Machine-readable electronics designs:
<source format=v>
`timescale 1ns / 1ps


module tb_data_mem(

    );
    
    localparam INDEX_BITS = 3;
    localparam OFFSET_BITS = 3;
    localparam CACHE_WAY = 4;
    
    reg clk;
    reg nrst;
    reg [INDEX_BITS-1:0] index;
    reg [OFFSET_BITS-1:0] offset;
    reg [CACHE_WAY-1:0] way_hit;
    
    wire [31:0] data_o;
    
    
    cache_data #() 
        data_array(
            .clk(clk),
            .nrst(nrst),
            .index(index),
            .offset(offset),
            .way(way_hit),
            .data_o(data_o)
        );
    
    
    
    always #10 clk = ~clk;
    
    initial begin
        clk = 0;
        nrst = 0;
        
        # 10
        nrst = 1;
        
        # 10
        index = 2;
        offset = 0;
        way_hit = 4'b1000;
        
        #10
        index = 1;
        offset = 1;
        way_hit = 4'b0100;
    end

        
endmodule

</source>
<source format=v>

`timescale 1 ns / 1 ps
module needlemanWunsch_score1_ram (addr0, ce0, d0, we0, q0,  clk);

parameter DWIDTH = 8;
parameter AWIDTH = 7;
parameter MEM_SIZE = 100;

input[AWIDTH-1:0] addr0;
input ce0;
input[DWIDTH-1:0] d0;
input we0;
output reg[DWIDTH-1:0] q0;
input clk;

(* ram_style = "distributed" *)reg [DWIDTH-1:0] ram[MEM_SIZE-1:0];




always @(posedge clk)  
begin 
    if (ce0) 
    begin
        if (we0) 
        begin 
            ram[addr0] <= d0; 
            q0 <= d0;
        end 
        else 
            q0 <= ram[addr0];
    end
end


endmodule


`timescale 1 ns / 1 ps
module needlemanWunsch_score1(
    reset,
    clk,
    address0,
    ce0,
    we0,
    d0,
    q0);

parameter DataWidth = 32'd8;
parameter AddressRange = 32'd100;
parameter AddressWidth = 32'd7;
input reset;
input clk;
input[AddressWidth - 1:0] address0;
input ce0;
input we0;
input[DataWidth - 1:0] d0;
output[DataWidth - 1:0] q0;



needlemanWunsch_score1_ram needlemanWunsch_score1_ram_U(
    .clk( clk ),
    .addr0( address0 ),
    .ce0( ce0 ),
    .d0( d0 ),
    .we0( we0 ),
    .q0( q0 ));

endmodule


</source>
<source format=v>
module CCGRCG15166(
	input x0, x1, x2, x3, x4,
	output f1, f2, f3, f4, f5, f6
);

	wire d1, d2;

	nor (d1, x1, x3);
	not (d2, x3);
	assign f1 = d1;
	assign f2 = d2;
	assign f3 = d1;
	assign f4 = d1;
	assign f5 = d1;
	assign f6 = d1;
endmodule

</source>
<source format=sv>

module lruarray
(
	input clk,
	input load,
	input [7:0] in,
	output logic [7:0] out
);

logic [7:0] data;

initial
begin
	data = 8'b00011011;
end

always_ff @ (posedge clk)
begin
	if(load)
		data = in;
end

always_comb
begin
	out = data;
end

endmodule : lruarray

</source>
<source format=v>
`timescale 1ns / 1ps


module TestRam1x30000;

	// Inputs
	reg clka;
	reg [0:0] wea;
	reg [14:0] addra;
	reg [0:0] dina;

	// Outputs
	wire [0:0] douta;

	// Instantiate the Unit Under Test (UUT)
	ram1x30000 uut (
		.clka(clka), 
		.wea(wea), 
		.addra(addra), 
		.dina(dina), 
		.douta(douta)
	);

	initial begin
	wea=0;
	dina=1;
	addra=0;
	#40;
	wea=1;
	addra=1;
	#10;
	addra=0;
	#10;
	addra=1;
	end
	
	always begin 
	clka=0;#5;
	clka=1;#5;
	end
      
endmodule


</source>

* * *

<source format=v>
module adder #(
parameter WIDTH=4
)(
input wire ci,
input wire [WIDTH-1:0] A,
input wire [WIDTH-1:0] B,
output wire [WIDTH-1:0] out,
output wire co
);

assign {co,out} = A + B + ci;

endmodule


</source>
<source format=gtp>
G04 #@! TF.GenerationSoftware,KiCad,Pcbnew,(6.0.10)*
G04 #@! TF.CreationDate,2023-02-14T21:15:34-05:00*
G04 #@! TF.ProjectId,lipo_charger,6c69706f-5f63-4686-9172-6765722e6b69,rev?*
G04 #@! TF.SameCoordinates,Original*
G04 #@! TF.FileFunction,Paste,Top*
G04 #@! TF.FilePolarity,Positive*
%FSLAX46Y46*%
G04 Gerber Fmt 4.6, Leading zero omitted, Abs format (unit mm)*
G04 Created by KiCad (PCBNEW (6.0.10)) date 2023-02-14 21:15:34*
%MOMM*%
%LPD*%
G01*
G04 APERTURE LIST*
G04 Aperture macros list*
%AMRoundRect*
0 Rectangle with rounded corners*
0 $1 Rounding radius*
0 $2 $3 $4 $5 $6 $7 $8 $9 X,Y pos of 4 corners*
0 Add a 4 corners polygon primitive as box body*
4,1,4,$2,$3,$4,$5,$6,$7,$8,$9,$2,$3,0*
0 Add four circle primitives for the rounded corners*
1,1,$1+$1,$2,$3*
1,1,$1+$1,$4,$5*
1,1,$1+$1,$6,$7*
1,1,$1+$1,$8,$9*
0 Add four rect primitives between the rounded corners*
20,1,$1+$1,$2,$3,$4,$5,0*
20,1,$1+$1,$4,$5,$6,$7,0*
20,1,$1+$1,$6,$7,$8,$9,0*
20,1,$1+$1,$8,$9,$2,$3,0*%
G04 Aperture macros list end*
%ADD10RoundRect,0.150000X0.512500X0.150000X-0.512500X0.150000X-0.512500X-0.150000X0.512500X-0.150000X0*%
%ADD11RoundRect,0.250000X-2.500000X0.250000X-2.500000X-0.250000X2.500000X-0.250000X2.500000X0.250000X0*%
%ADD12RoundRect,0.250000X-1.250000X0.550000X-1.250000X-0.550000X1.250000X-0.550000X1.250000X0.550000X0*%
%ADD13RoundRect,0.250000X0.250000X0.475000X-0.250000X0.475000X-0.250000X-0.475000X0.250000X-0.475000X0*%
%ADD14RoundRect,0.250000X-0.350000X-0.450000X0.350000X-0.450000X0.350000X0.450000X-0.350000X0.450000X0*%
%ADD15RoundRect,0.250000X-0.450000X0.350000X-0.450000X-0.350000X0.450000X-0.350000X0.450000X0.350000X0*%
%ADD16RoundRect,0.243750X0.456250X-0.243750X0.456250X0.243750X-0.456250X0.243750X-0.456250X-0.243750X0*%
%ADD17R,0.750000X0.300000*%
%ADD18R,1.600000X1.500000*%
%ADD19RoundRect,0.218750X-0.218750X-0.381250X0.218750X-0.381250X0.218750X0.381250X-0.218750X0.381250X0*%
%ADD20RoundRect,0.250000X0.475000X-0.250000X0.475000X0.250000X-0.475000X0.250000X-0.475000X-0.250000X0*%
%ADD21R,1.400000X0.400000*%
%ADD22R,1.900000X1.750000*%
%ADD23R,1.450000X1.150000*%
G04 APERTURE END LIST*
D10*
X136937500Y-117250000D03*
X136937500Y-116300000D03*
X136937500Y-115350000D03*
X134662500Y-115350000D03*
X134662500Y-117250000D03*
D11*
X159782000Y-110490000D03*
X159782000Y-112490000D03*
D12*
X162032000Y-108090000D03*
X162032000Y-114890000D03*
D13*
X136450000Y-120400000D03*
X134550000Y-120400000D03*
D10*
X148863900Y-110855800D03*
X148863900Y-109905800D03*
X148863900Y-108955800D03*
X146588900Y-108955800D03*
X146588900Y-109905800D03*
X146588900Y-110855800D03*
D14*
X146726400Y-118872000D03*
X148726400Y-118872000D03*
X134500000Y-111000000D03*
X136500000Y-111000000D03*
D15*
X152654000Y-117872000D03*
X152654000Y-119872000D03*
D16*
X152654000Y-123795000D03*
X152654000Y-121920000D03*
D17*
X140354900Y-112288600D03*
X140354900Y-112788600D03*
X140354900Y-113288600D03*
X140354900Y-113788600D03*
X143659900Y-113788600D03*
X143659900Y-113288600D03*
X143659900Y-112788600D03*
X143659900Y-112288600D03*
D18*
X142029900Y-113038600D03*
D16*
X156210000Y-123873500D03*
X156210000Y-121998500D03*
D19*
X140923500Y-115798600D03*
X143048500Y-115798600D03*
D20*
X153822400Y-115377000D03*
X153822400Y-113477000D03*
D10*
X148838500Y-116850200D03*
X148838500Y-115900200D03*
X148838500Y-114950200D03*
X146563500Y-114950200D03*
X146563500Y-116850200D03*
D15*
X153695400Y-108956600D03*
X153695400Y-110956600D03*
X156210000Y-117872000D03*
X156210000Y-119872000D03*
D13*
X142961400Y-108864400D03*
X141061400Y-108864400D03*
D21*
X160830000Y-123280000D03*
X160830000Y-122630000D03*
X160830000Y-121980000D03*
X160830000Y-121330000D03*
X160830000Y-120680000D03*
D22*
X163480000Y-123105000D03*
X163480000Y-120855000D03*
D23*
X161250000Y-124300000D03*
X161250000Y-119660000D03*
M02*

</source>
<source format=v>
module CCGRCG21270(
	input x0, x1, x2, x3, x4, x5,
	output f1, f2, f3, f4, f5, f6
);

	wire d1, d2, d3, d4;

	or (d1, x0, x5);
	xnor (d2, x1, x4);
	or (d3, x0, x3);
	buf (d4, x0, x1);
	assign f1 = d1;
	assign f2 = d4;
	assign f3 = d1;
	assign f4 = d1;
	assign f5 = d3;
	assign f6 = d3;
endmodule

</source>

* * *

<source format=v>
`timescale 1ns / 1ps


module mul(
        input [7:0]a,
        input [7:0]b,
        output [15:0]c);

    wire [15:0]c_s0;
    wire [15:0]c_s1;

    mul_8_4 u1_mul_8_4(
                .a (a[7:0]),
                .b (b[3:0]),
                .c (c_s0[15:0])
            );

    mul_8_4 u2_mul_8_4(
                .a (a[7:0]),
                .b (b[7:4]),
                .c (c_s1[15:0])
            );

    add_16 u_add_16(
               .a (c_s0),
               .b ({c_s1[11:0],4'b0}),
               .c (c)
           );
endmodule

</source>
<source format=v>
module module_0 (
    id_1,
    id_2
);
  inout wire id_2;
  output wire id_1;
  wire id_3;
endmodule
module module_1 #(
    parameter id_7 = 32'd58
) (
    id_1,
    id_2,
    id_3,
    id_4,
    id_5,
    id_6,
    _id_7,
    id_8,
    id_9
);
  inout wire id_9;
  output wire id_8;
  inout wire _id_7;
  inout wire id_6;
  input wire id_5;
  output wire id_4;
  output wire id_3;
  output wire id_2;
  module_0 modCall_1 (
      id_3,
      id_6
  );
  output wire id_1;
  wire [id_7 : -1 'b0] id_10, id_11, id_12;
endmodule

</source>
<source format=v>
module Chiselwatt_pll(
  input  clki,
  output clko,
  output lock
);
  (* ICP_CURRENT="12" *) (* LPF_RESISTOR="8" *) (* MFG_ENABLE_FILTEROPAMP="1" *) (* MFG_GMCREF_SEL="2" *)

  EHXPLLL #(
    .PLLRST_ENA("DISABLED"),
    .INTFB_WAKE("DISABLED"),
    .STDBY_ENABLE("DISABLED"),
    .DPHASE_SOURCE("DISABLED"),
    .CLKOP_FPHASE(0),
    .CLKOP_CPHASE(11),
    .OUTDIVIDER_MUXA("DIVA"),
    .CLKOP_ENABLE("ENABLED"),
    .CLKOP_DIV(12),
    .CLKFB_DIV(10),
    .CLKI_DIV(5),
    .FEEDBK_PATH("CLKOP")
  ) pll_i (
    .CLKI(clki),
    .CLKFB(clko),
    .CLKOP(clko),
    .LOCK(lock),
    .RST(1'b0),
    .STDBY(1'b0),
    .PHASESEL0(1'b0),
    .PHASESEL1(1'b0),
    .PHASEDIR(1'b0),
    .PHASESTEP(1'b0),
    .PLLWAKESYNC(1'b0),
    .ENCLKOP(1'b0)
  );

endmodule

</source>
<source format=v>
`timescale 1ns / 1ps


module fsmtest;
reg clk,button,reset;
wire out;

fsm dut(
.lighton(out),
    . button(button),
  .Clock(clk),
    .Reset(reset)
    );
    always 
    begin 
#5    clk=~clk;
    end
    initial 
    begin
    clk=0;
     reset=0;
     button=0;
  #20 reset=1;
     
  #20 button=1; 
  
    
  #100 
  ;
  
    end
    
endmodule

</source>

*Exercise aim*.
Every line in the records above that contains the word "KiCad" should be copied out.

*Result of this task*.
G04 #@! TF.GenerationSoftware,KiCad,Pcbnew,(6.0.10)*
G04 Created by KiCad (PCBNEW (6.0.10)) date 2023-02-14 21:15:34*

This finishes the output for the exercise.